TO-DO ITEM A: Write out part of the passage on charter school enrollment word for word, beginning at the words "Charter school enrollment" and stopping after "2020-21 school year.".
TO-DO ITEM B: Name every U.S. state mentioned in the passage on charter school enrollment.
TO-DO ITEM C: Extend the passage on charter school enrollment by writing what comes next after its final sentence.

-- GIVEN TEXT follows --

Charter school enrollment has grown in 39 out of the 41 states analyzed in the report. Only Illinois and Wyoming saw slight decreases. District public schools, meanwhile, lost enrollment in every one of those 41 states except for Idaho and Utah. The biggest increases for charters occurred in the 2020-21 school year.
About one in five families switched schools from March 2020 to May 2022 and nearly 90% found the change to be a positive one, leading the Alliance’s researchers to sum these trends up as a “parent revolution” that is most likely to continue. “In communities across America, families are clamoring for something other than the school their children are zoned to attend,” they write. “The data show that attempts at stifling parent demand will not force families to keep their children in schools they don’t want them to attend. It will just make them leave public education altogether.”
Leaders of public schools—both district and charter—are advised to establish flexible education programs that meet families’ changing needs with individualized student support, access to technology, and educators who can adapt. The alternative would be to drive more families to homeschool if they can’t get their children into a charter or afford private school tuition, the report concludes.

-- GIVEN TEXT concluded --
-- GIVEN INFORMATION follows --

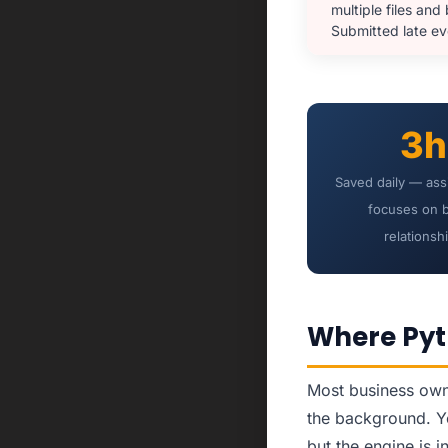
multiple files and
Submitted late e
3h
Saved daily — ass
focuses on 
relationsh
Where Pyt
Most business owne
the background. Yo
but the engine is i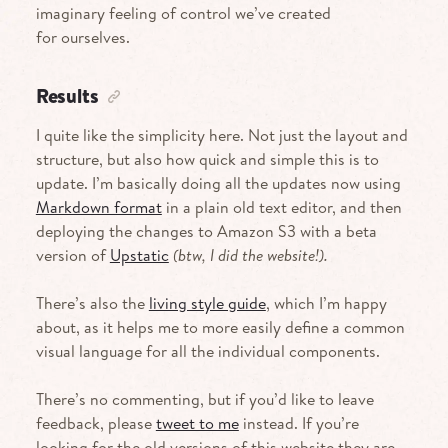
imaginary feeling of control we’ve created
for ourselves.
Results
I quite like the simplicity here. Not just the layout and
structure, but also how quick and simple this is to
update. I’m basically doing all the updates now using
Markdown format
in a plain old text editor, and then
deploying the changes to Amazon
S3
with a beta
version of
Upstatic
(btw, I did the website!).
There’s also the
living style guide
, which I’m happy
about, as it helps me to more easily define a common
visual language for all the individual components.
There’s no commenting, but if you’d like to leave
feedback, please
tweet to me
instead. If you’re
looking for the old versions of this website they are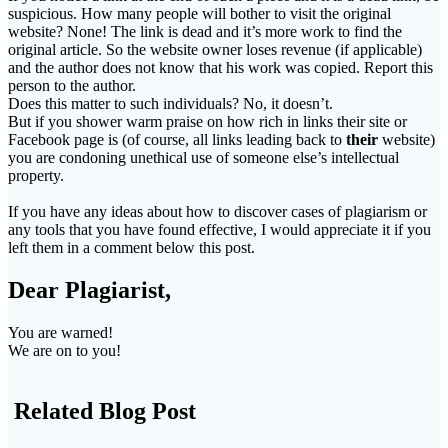
suspicious. How many people will bother to visit the original
website? None! The link is dead and it’s more work to find the
original article. So the website owner loses revenue (if applicable)
and the author does not know that his work was copied. Report this
person to the author.
Does this matter to such individuals? No, it doesn’t.
But if you shower warm praise on how rich in links their site or
Facebook page is (of course, all links leading back to
their
website)
you are condoning unethical use of someone else’s intellectual
property.
If you have any ideas about how to discover cases of plagiarism or
any tools that you have found effective, I would appreciate it if you
left them in a comment below this post.
Dear Plagiarist,
You are warned!
We are on to you!
Related Blog Post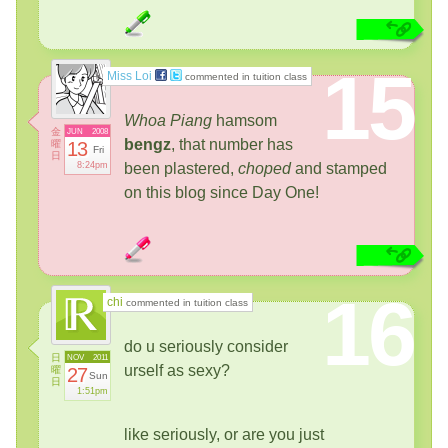
15
Miss Loi
commented in tuition class
Whoa Piang
hamsom
金
JUN
2008
bengz
, that number has
曜
13
Fri
日
8:24pm
been plastered,
choped
and stamped
on this blog since Day One!
16
chi
commented in tuition class
do u seriously consider
日
NOV
2011
urself as sexy?
曜
27
Sun
日
1:51pm
like seriously, or are you just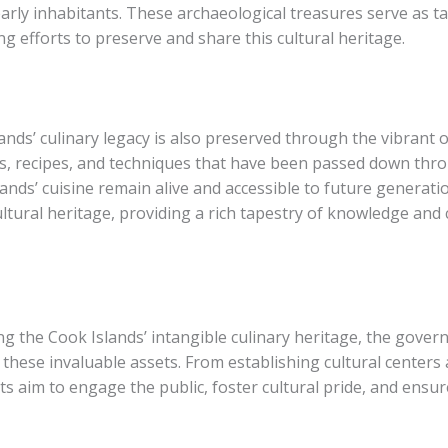
early inhabitants. These archaeological treasures serve as t
ng efforts to preserve and share this cultural heritage.
nds’ culinary legacy is also preserved through the vibrant or
, recipes, and techniques that have been passed down thro
ands’ cuisine remain alive and accessible to future generatio
ltural heritage, providing a rich tapestry of knowledge and
ng the Cook Islands’ intangible culinary heritage, the gove
d these invaluable assets. From establishing cultural cente
s aim to engage the public, foster cultural pride, and ensure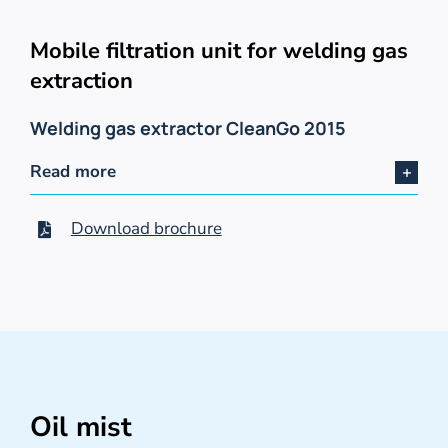
Mobile filtration unit for welding gas
extraction
Welding gas extractor CleanGo 2015
Read more
Download brochure
Oil mist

-- GIVEN INFORMATION concluded --

RESPONSE BOX A:
Charter school enrollment has grown in 39 out of the 41 states analyzed in the report. Only Illinois and Wyoming saw slight decreases. District public schools, meanwhile, lost enrollment in every one of those 41 states except for Idaho and Utah. The biggest increases for charters occurred in the 2020-21 school year.

RESPONSE BOX B: Illinois, Wyoming, Idaho, Utah

RESPONSE BOX C:
“Most parents are not education experts, but they know a good school when they see one,” the researchers write in the study.”Families are not reenrolling their children in schools that never really met their needs in the first place.”
In regards to academic performance over the last three years, a study of Colorado charters contends that they outperformed district-run schools on the state’s evaluation system. That gap appears to be even larger among charter students from low-income families. “This suggests charters are more successful with low-income students than district schools,” says the Keystone Policy Center’s report.